| PROBLEM STATEMENT |
Without the pictures, give every record again exactly.

[Dataset items]

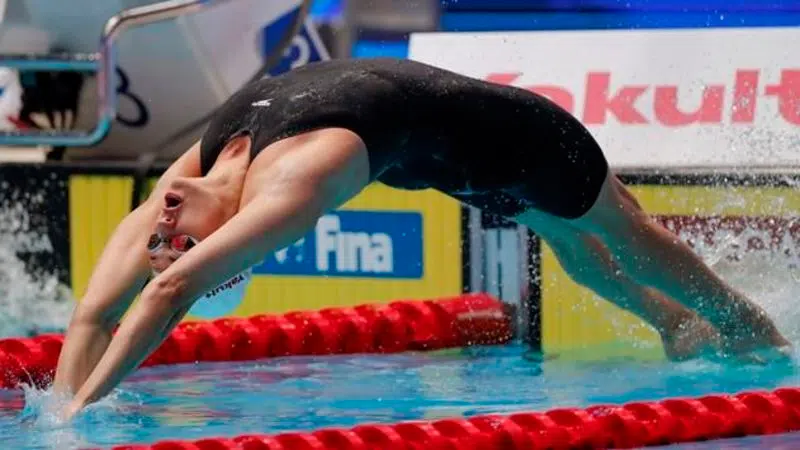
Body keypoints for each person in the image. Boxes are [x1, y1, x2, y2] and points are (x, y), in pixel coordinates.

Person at [53, 57, 791, 419]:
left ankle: (746, 326)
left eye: (162, 234)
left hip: (520, 136)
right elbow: (136, 299)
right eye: (170, 237)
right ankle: (676, 323)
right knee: (577, 252)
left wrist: (72, 413)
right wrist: (69, 421)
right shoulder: (274, 189)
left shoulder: (239, 172)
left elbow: (137, 297)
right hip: (471, 160)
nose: (161, 226)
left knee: (618, 236)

| WRITTEN ANSWER |
Body keypoints for each person in the image. Boxes are [x1, y1, x2, y2] and points are (x, y), in pixel coordinates.

Person at [53, 57, 791, 419]:
left ankle: (746, 326)
left eye: (162, 234)
left hip: (520, 136)
right elbow: (136, 299)
right eye: (170, 237)
right ankle: (676, 323)
right knee: (577, 252)
left wrist: (72, 413)
right wrist: (69, 421)
right shoulder: (274, 189)
left shoulder: (239, 172)
left elbow: (137, 297)
right hip: (471, 160)
nose: (161, 226)
left knee: (618, 236)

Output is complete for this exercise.